[Hardware design source data]
********************
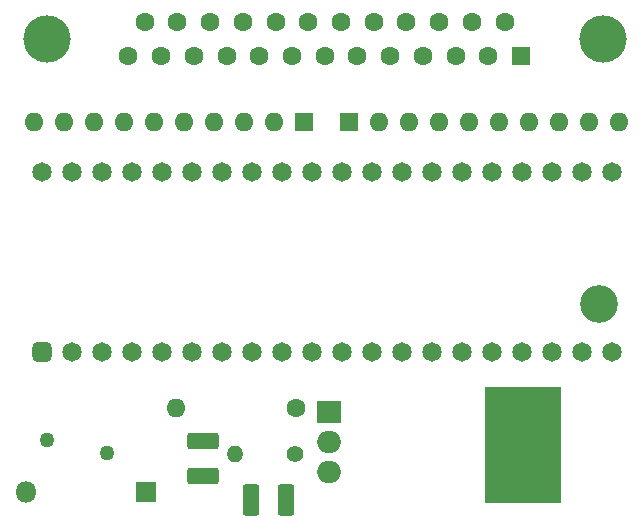
<source format=gbr>
%TF.GenerationSoftware,KiCad,Pcbnew,(6.0.2)*%
%TF.CreationDate,2022-04-06T14:17:41-06:00*%
%TF.ProjectId,DB25m_F4_THTV1,44423235-6d5f-4463-945f-54485456312e,rev?*%
%TF.SameCoordinates,Original*%
%TF.FileFunction,Soldermask,Top*%
%TF.FilePolarity,Negative*%
%FSLAX46Y46*%
G04 Gerber Fmt 4.6, Leading zero omitted, Abs format (unit mm)*
G04 Created by KiCad (PCBNEW (6.0.2)) date 2022-04-06 14:17:41*
%MOMM*%
%LPD*%
G01*
G04 APERTURE LIST*
G04 Aperture macros list*
%AMRoundRect*
0 Rectangle with rounded corners*
0 $1 Rounding radius*
0 $2 $3 $4 $5 $6 $7 $8 $9 X,Y pos of 4 corners*
0 Add a 4 corners polygon primitive as box body*
4,1,4,$2,$3,$4,$5,$6,$7,$8,$9,$2,$3,0*
0 Add four circle primitives for the rounded corners*
1,1,$1+$1,$2,$3*
1,1,$1+$1,$4,$5*
1,1,$1+$1,$6,$7*
1,1,$1+$1,$8,$9*
0 Add four rect primitives between the rounded corners*
20,1,$1+$1,$2,$3,$4,$5,0*
20,1,$1+$1,$4,$5,$6,$7,0*
20,1,$1+$1,$6,$7,$8,$9,0*
20,1,$1+$1,$8,$9,$2,$3,0*%
G04 Aperture macros list end*
%ADD10C,0.100000*%
%ADD11C,3.200000*%
%ADD12RoundRect,0.250001X-0.462499X-1.074999X0.462499X-1.074999X0.462499X1.074999X-0.462499X1.074999X0*%
%ADD13C,1.270000*%
%ADD14RoundRect,0.412500X0.412500X-0.412500X0.412500X0.412500X-0.412500X0.412500X-0.412500X-0.412500X0*%
%ADD15C,1.650000*%
%ADD16RoundRect,0.250001X1.074999X-0.462499X1.074999X0.462499X-1.074999X0.462499X-1.074999X-0.462499X0*%
%ADD17C,1.600000*%
%ADD18O,1.600000X1.600000*%
%ADD19C,1.400000*%
%ADD20O,1.400000X1.400000*%
%ADD21R,1.600000X1.600000*%
%ADD22O,3.500000X3.500000*%
%ADD23R,2.000000X1.905000*%
%ADD24O,2.000000X1.905000*%
%ADD25R,1.800000X1.800000*%
%ADD26O,1.800000X1.800000*%
%ADD27C,4.000000*%
G04 APERTURE END LIST*
D10*
X150154640Y-99037140D02*
X143804640Y-99037140D01*
X143804640Y-99037140D02*
X143804640Y-89321640D01*
X143804640Y-89321640D02*
X150154640Y-89321640D01*
X150154640Y-89321640D02*
X150154640Y-99037140D01*
G36*
X150154640Y-99037140D02*
G01*
X143804640Y-99037140D01*
X143804640Y-89321640D01*
X150154640Y-89321640D01*
X150154640Y-99037140D01*
G37*
X150154640Y-99037140D02*
X143804640Y-99037140D01*
X143804640Y-89321640D01*
X150154640Y-89321640D01*
X150154640Y-99037140D01*
D11*
%TO.C,REF\u002A\u002A*%
X153421080Y-82265520D03*
%TD*%
D12*
%TO.C,C2*%
X123958020Y-98879660D03*
X126933020Y-98879660D03*
%TD*%
D13*
%TO.C,F1*%
X106710000Y-93810000D03*
X111790000Y-94953000D03*
%TD*%
D14*
%TO.C,BP1*%
X106235500Y-86362540D03*
D15*
X108775500Y-86362540D03*
X111315500Y-86362540D03*
X113855500Y-86362540D03*
X116395500Y-86362540D03*
X118935500Y-86362540D03*
X121475500Y-86362540D03*
X124015500Y-86362540D03*
X126555500Y-86362540D03*
X129095500Y-86362540D03*
X131635500Y-86362540D03*
X134175500Y-86362540D03*
X136715500Y-86362540D03*
X139255500Y-86362540D03*
X141795500Y-86362540D03*
X144335500Y-86362540D03*
X146875500Y-86362540D03*
X149415500Y-86362540D03*
X151955500Y-86362540D03*
X154495500Y-86362540D03*
X154495500Y-71122540D03*
X151955500Y-71122540D03*
X149415500Y-71122540D03*
X146875500Y-71122540D03*
X144335500Y-71122540D03*
X141795500Y-71122540D03*
X139255500Y-71122540D03*
X136715500Y-71122540D03*
X134175500Y-71122540D03*
X131635500Y-71122540D03*
X129095500Y-71122540D03*
X126555500Y-71122540D03*
X124015500Y-71122540D03*
X121475500Y-71122540D03*
X118935500Y-71122540D03*
X116395500Y-71122540D03*
X113855500Y-71122540D03*
X111315500Y-71122540D03*
X108775500Y-71122540D03*
X106235500Y-71122540D03*
%TD*%
D16*
%TO.C,C1*%
X119865140Y-96878140D03*
X119865140Y-93903140D03*
%TD*%
D17*
%TO.C,R1*%
X127802640Y-91099640D03*
D18*
X117642640Y-91099640D03*
%TD*%
D19*
%TO.C,R2*%
X127675640Y-94973140D03*
D20*
X122595640Y-94973140D03*
%TD*%
D21*
%TO.C,RN1*%
X128426499Y-66917516D03*
D18*
X125886499Y-66917516D03*
X123346499Y-66917516D03*
X120806499Y-66917516D03*
X118266499Y-66917516D03*
X115726499Y-66917516D03*
X113186499Y-66917516D03*
X110646499Y-66917516D03*
X108106499Y-66917516D03*
X105566499Y-66917516D03*
%TD*%
D21*
%TO.C,RN2*%
X132236499Y-66917517D03*
D18*
X134776499Y-66917517D03*
X137316499Y-66917517D03*
X139856499Y-66917517D03*
X142396499Y-66917517D03*
X144936499Y-66917517D03*
X147476499Y-66917517D03*
X150016499Y-66917517D03*
X152556499Y-66917517D03*
X155096499Y-66917517D03*
%TD*%
D22*
%TO.C,U1*%
X147193140Y-94020640D03*
D23*
X130533140Y-91480640D03*
D24*
X130533140Y-94020640D03*
X130533140Y-96560640D03*
%TD*%
D25*
%TO.C,D2*%
X115060000Y-98180000D03*
D26*
X104900000Y-98180000D03*
%TD*%
D27*
%TO.C,J4*%
X153743540Y-59868601D03*
X106643540Y-59868601D03*
D21*
X146813540Y-61288601D03*
D17*
X144043540Y-61288601D03*
X141273540Y-61288601D03*
X138503540Y-61288601D03*
X135733540Y-61288601D03*
X132963540Y-61288601D03*
X130193540Y-61288601D03*
X127423540Y-61288601D03*
X124653540Y-61288601D03*
X121883540Y-61288601D03*
X119113540Y-61288601D03*
X116343540Y-61288601D03*
X113573540Y-61288601D03*
X145428540Y-58448601D03*
X142658540Y-58448601D03*
X139888540Y-58448601D03*
X137118540Y-58448601D03*
X134348540Y-58448601D03*
X131578540Y-58448601D03*
X128808540Y-58448601D03*
X126038540Y-58448601D03*
X123268540Y-58448601D03*
X120498540Y-58448601D03*
X117728540Y-58448601D03*
X114958540Y-58448601D03*
%TD*%
M02*

</source>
********************
= What you should do =
Apart from the images, every line above needs to be printed again exactly.

= Answer to this problem =
<source format=gbr>
%TF.GenerationSoftware,KiCad,Pcbnew,(6.0.2)*%
%TF.CreationDate,2022-04-06T14:17:41-06:00*%
%TF.ProjectId,DB25m_F4_THTV1,44423235-6d5f-4463-945f-54485456312e,rev?*%
%TF.SameCoordinates,Original*%
%TF.FileFunction,Soldermask,Top*%
%TF.FilePolarity,Negative*%
%FSLAX46Y46*%
G04 Gerber Fmt 4.6, Leading zero omitted, Abs format (unit mm)*
G04 Created by KiCad (PCBNEW (6.0.2)) date 2022-04-06 14:17:41*
%MOMM*%
%LPD*%
G01*
G04 APERTURE LIST*
G04 Aperture macros list*
%AMRoundRect*
0 Rectangle with rounded corners*
0 $1 Rounding radius*
0 $2 $3 $4 $5 $6 $7 $8 $9 X,Y pos of 4 corners*
0 Add a 4 corners polygon primitive as box body*
4,1,4,$2,$3,$4,$5,$6,$7,$8,$9,$2,$3,0*
0 Add four circle primitives for the rounded corners*
1,1,$1+$1,$2,$3*
1,1,$1+$1,$4,$5*
1,1,$1+$1,$6,$7*
1,1,$1+$1,$8,$9*
0 Add four rect primitives between the rounded corners*
20,1,$1+$1,$2,$3,$4,$5,0*
20,1,$1+$1,$4,$5,$6,$7,0*
20,1,$1+$1,$6,$7,$8,$9,0*
20,1,$1+$1,$8,$9,$2,$3,0*%
G04 Aperture macros list end*
%ADD10C,0.100000*%
%ADD11C,3.200000*%
%ADD12RoundRect,0.250001X-0.462499X-1.074999X0.462499X-1.074999X0.462499X1.074999X-0.462499X1.074999X0*%
%ADD13C,1.270000*%
%ADD14RoundRect,0.412500X0.412500X-0.412500X0.412500X0.412500X-0.412500X0.412500X-0.412500X-0.412500X0*%
%ADD15C,1.650000*%
%ADD16RoundRect,0.250001X1.074999X-0.462499X1.074999X0.462499X-1.074999X0.462499X-1.074999X-0.462499X0*%
%ADD17C,1.600000*%
%ADD18O,1.600000X1.600000*%
%ADD19C,1.400000*%
%ADD20O,1.400000X1.400000*%
%ADD21R,1.600000X1.600000*%
%ADD22O,3.500000X3.500000*%
%ADD23R,2.000000X1.905000*%
%ADD24O,2.000000X1.905000*%
%ADD25R,1.800000X1.800000*%
%ADD26O,1.800000X1.800000*%
%ADD27C,4.000000*%
G04 APERTURE END LIST*
D10*
X150154640Y-99037140D02*
X143804640Y-99037140D01*
X143804640Y-99037140D02*
X143804640Y-89321640D01*
X143804640Y-89321640D02*
X150154640Y-89321640D01*
X150154640Y-89321640D02*
X150154640Y-99037140D01*
G36*
X150154640Y-99037140D02*
G01*
X143804640Y-99037140D01*
X143804640Y-89321640D01*
X150154640Y-89321640D01*
X150154640Y-99037140D01*
G37*
X150154640Y-99037140D02*
X143804640Y-99037140D01*
X143804640Y-89321640D01*
X150154640Y-89321640D01*
X150154640Y-99037140D01*
D11*
%TO.C,REF\u002A\u002A*%
X153421080Y-82265520D03*
%TD*%
D12*
%TO.C,C2*%
X123958020Y-98879660D03*
X126933020Y-98879660D03*
%TD*%
D13*
%TO.C,F1*%
X106710000Y-93810000D03*
X111790000Y-94953000D03*
%TD*%
D14*
%TO.C,BP1*%
X106235500Y-86362540D03*
D15*
X108775500Y-86362540D03*
X111315500Y-86362540D03*
X113855500Y-86362540D03*
X116395500Y-86362540D03*
X118935500Y-86362540D03*
X121475500Y-86362540D03*
X124015500Y-86362540D03*
X126555500Y-86362540D03*
X129095500Y-86362540D03*
X131635500Y-86362540D03*
X134175500Y-86362540D03*
X136715500Y-86362540D03*
X139255500Y-86362540D03*
X141795500Y-86362540D03*
X144335500Y-86362540D03*
X146875500Y-86362540D03*
X149415500Y-86362540D03*
X151955500Y-86362540D03*
X154495500Y-86362540D03*
X154495500Y-71122540D03*
X151955500Y-71122540D03*
X149415500Y-71122540D03*
X146875500Y-71122540D03*
X144335500Y-71122540D03*
X141795500Y-71122540D03*
X139255500Y-71122540D03*
X136715500Y-71122540D03*
X134175500Y-71122540D03*
X131635500Y-71122540D03*
X129095500Y-71122540D03*
X126555500Y-71122540D03*
X124015500Y-71122540D03*
X121475500Y-71122540D03*
X118935500Y-71122540D03*
X116395500Y-71122540D03*
X113855500Y-71122540D03*
X111315500Y-71122540D03*
X108775500Y-71122540D03*
X106235500Y-71122540D03*
%TD*%
D16*
%TO.C,C1*%
X119865140Y-96878140D03*
X119865140Y-93903140D03*
%TD*%
D17*
%TO.C,R1*%
X127802640Y-91099640D03*
D18*
X117642640Y-91099640D03*
%TD*%
D19*
%TO.C,R2*%
X127675640Y-94973140D03*
D20*
X122595640Y-94973140D03*
%TD*%
D21*
%TO.C,RN1*%
X128426499Y-66917516D03*
D18*
X125886499Y-66917516D03*
X123346499Y-66917516D03*
X120806499Y-66917516D03*
X118266499Y-66917516D03*
X115726499Y-66917516D03*
X113186499Y-66917516D03*
X110646499Y-66917516D03*
X108106499Y-66917516D03*
X105566499Y-66917516D03*
%TD*%
D21*
%TO.C,RN2*%
X132236499Y-66917517D03*
D18*
X134776499Y-66917517D03*
X137316499Y-66917517D03*
X139856499Y-66917517D03*
X142396499Y-66917517D03*
X144936499Y-66917517D03*
X147476499Y-66917517D03*
X150016499Y-66917517D03*
X152556499Y-66917517D03*
X155096499Y-66917517D03*
%TD*%
D22*
%TO.C,U1*%
X147193140Y-94020640D03*
D23*
X130533140Y-91480640D03*
D24*
X130533140Y-94020640D03*
X130533140Y-96560640D03*
%TD*%
D25*
%TO.C,D2*%
X115060000Y-98180000D03*
D26*
X104900000Y-98180000D03*
%TD*%
D27*
%TO.C,J4*%
X153743540Y-59868601D03*
X106643540Y-59868601D03*
D21*
X146813540Y-61288601D03*
D17*
X144043540Y-61288601D03*
X141273540Y-61288601D03*
X138503540Y-61288601D03*
X135733540Y-61288601D03*
X132963540Y-61288601D03*
X130193540Y-61288601D03*
X127423540Y-61288601D03*
X124653540Y-61288601D03*
X121883540Y-61288601D03*
X119113540Y-61288601D03*
X116343540Y-61288601D03*
X113573540Y-61288601D03*
X145428540Y-58448601D03*
X142658540Y-58448601D03*
X139888540Y-58448601D03*
X137118540Y-58448601D03*
X134348540Y-58448601D03*
X131578540Y-58448601D03*
X128808540Y-58448601D03*
X126038540Y-58448601D03*
X123268540Y-58448601D03*
X120498540Y-58448601D03*
X117728540Y-58448601D03*
X114958540Y-58448601D03*
%TD*%
M02*

</source>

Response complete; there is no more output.